Dis-moi comment se passent les réunions publiques et je te dirai quel est le parti. Chez Europe Ecologie, c'est bonne ambiance avec le ring au milieu de l'arène. Et pourtant, mardi près de la moitié des huit cents participants étaient debout, faute de place. Qu'est-ce que ça aurait été si les écolos avaient tenu meeting dans une salle plus accessible que celle de Francheville et par un temps plus clément !

La scène avait beau ressemblé à un ring, les coups ont - cette fois - été plutôt retenus. On était loin de la réunion publique sur le logement de Villeurbanne où ressortait en filigrane qu'aujourd'hui les élus en place ne faisaient rien en la matière. Mardi, l'adresse aux socialistes pouvait se résumer dans ce bon mot de Noël Mamère, reconverti en GO: "N'ayez pas peur" (des écolos). Impression confirmée par Daniel Cohn-Bendit qui, réaliste, préfère regarder le poids et l'influence d'Europe Ecologie au soir du premier tour que le nombre de régions qu'elle pourrait (peut-être) diriger. Ou une Cécile Duflot dont le discours apporte indubitablement un peu de fraîcheur à la classe politique.

Etait-ce la présence du maire socialiste de Francheville René Lambert ? L'édile est non seulement venu (après tout l'entrée est libre) mais on lui a également donné la parole. Ça n'a pas empêché Philippe Meirieu, arpentant la scène avec sa démarche syncopée, de donner quelques coups de griffes au PS. On ne refait pas le pédagogue, à fond dans sa démarche d'éducation pour offrir d'autres valeurs que celles de la consommation à tout crin aux jeunes.

On était évidemment à mille lieues du classicisme de l'UMP pour son lancement de campagne. Après tout, pourquoi changer ? C'est le premier parti de France. Le truc, c'est que pour galvaniser les foules, il faut donner l'impression d'y croire.
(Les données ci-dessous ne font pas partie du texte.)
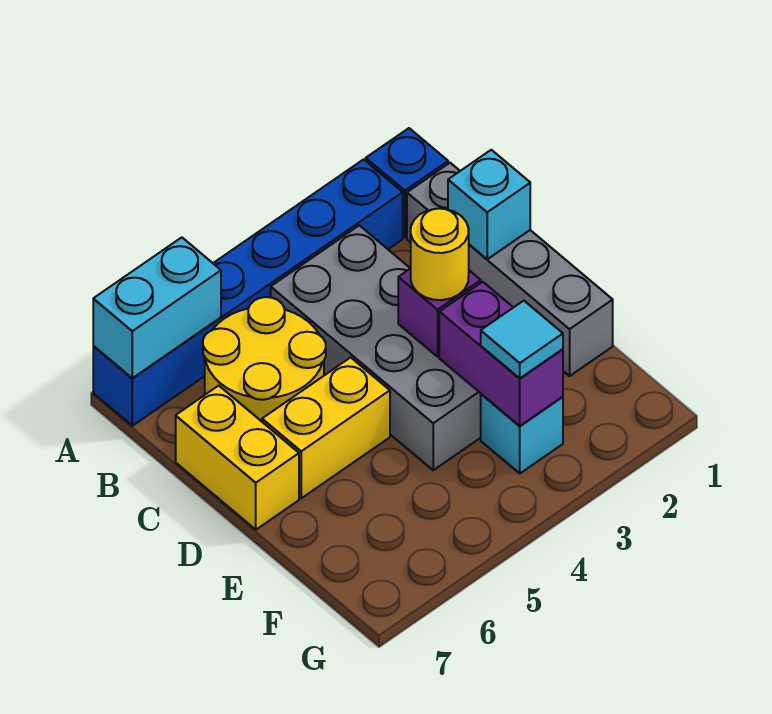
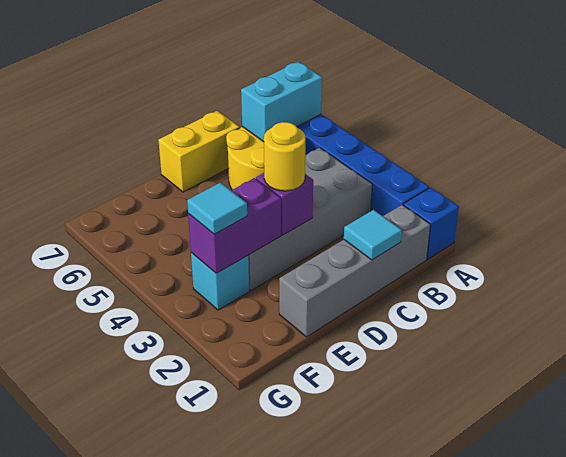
cyan 1x2 brick [93,237,221,378] -> cyan 1x2 brick turned to [241,62,322,142]
cyan 1x1 brick [448,150,530,259] -> cyan 1x1 tile [344,210,402,260]
yellow 1x2 brick [262,357,390,498] -> none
Bernard Accoyer peut terminer son discours par un magistral: "pour la France", ça n'efface l'impression bizarre que laissent les candidats ardéchois en se plaçant dans la perspective d'une défaite avec une vice-présidence pour leur concurrent socialiste Hervé Saulignac. Ou le bide monumental parmi les militants de la conseillère élyséenne Sophie Dion qui conclut même en parlant des "belles têtes de gondole" de l'UMP pour ces régionales. Derrière Philippe Meunier a choisi de ratisser large en saluant à la fois le travail de Charles Millon... et celui d'Anne-Marie Comparini à la Région. La droite n'était pas aussi œcuménique en 1998. Il en fallait manifestement plus pour mobiliser les troupes. Les Jeunes populaires ont eu beau se lever, applaudir, hurler à l'arrivée au micro de Françoise Grossetête, ils ne représentaient qu'un quart de la salle. L'autre partie est sagement restée assise...

Au moins la députée européenne a-t-elle laissé la parole à se colistiers. En présentant les siens lundi dernier, Azouz Begag a - malgré ses promesses - monopolisé le micro dans un freestyle qu'il affectionne tant. A bon escient ? Derrière lui, à part Richard Morales qui tentait de faire bonne figure, Anne-Sophie Condemine et Anne Pellet donnaient parfois le sentiment d'être atterrées. Juste une impression sans doute. On attend avec impatience le premier "meeting" du Modem, lundi place Bellecour sur un tabouret.